Any act signed to DFA Records gains instant 'cool' points from most scenesters these days. Home to some of the most innovative and acclaimed dance acts of recent years (LCD Soundsystem, Shit Robot, et al), the New York-based label is widely perceived to nurture and discharge cutting-edge talent. When one of those acts has been co-produced by DFA head honcho Tim Goldsworthy himself, the excitement is even more palpable; great things were expected of Hercules and Love Affair before nary a synth was struck in dissent.

As the musical project of DJ Andy Butler, Hercules and Love Affair has something of an open-door policy when it comes to contributors. The main freelancers here are Antony Hegarty (he of throaty-warbled torch song protagonists Antony & the Johnsons), transsexual NYC scenester Nomi, and hedonistic club promoter Kim-Ann Foxmann. There are pros and cons with their very involvement, however: such a motley crew looks great on the press release, but apart from Hegarty, do they have anything of musical worth to contribute?

It's that very point that's the problem with Hercules and Love Affair - an album that's so wilfully, painfully arty that it's hard to connect with on any level. True, there are some likeable nu-disco tracks here, Hegarty's voice is predictably fantastic (if contentiously unsuited to this genre) and some of the grooves that Butler has created in his bid to re-invent the 'gay disco' scene are, admittedly, fabulous (glam-soul effort Hercules' Theme, the polished, poignant chug of Iris or the gently rollicking, danceable quirk of Blind).

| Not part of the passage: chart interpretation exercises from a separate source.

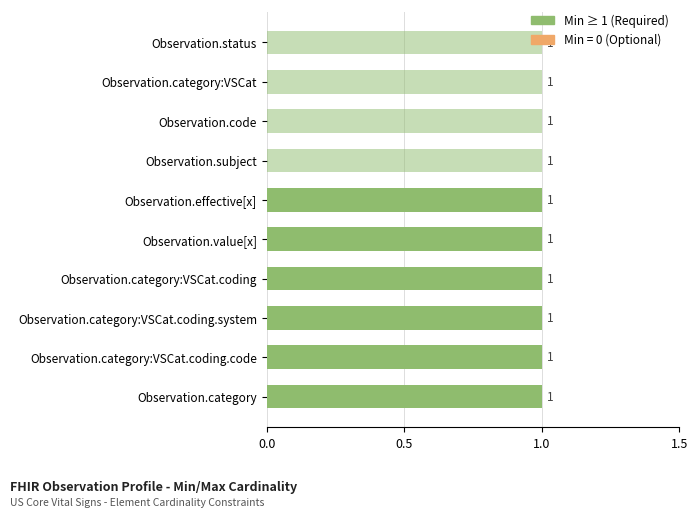

Count the number of data series in this chart.

2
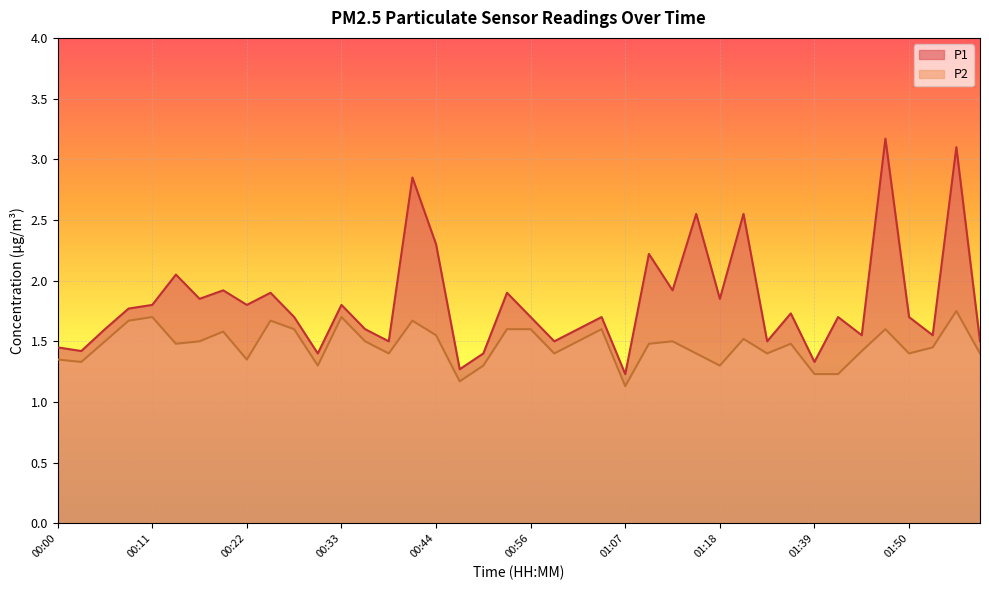

What is the average value of the P2 series?

1.5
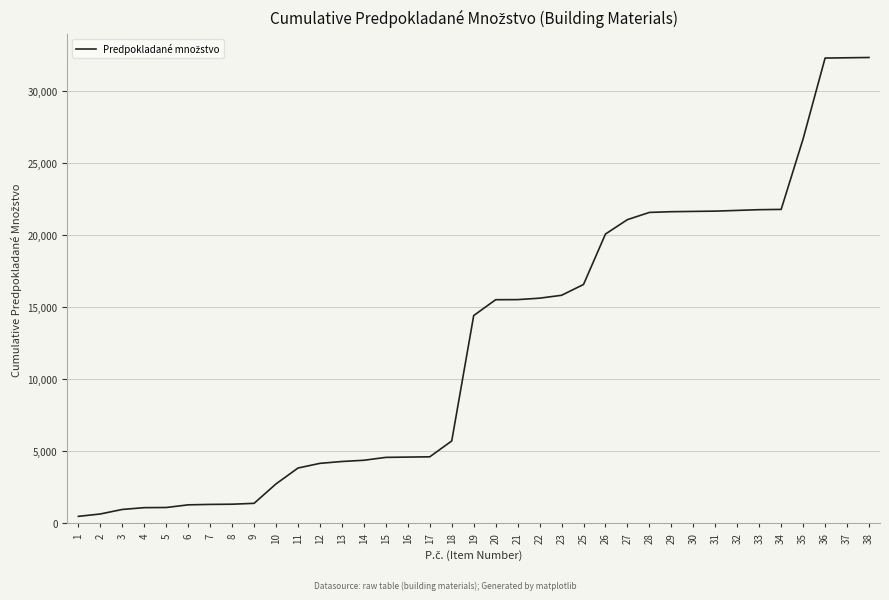

What is the difference between the second highest and minimum values?

31819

As a collection, perhaps, Hercules and Love Affair could arguably be seen as a progressive record - but individually, there are few songs here strong enough to make any real impact. When all is said and done, this is an album that's not nearly as forward-thinking as most would have you believe, but one you'll desperately want to immerse yourself in nonetheless, because you feel that you probably should. Yet there's still the overpowering sense that it shouldn't be this difficult to like. Disappointing.